● **EXERCISE DETAILS**
Pull out every line of the items that contains the word "τους". Match case exactly.

● **INFORMATION**
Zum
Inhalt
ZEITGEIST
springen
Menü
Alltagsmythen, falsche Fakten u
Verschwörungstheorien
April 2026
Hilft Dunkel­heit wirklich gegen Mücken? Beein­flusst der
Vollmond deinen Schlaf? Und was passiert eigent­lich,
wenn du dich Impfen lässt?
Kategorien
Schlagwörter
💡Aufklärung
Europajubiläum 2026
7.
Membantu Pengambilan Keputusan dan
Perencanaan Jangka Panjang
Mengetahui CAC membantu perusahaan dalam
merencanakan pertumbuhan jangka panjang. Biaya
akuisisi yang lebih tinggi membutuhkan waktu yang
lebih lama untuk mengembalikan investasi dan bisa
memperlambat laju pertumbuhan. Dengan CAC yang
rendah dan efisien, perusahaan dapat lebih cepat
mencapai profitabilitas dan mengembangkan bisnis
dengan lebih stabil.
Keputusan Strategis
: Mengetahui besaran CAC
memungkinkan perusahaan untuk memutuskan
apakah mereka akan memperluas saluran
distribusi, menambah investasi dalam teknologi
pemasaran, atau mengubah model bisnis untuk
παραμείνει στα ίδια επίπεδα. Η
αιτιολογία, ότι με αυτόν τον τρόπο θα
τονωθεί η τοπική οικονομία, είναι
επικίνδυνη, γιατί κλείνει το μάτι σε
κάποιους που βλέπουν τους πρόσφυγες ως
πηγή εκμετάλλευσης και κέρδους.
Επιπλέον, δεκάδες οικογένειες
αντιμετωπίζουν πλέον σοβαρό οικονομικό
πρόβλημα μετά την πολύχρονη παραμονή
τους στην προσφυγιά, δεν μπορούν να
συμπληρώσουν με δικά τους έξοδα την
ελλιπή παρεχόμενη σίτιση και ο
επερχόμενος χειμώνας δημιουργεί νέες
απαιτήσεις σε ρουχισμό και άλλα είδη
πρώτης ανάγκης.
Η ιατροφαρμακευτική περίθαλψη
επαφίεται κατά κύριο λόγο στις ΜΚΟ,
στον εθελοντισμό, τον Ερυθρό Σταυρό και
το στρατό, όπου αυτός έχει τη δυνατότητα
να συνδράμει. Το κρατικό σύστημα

● **SOLUTION TO THIS PROBLEM**
κάποιους που βλέπουν τους πρόσφυγες ως
τους στην προσφυγιά, δεν μπορούν να
συμπληρώσουν με δικά τους έξοδα την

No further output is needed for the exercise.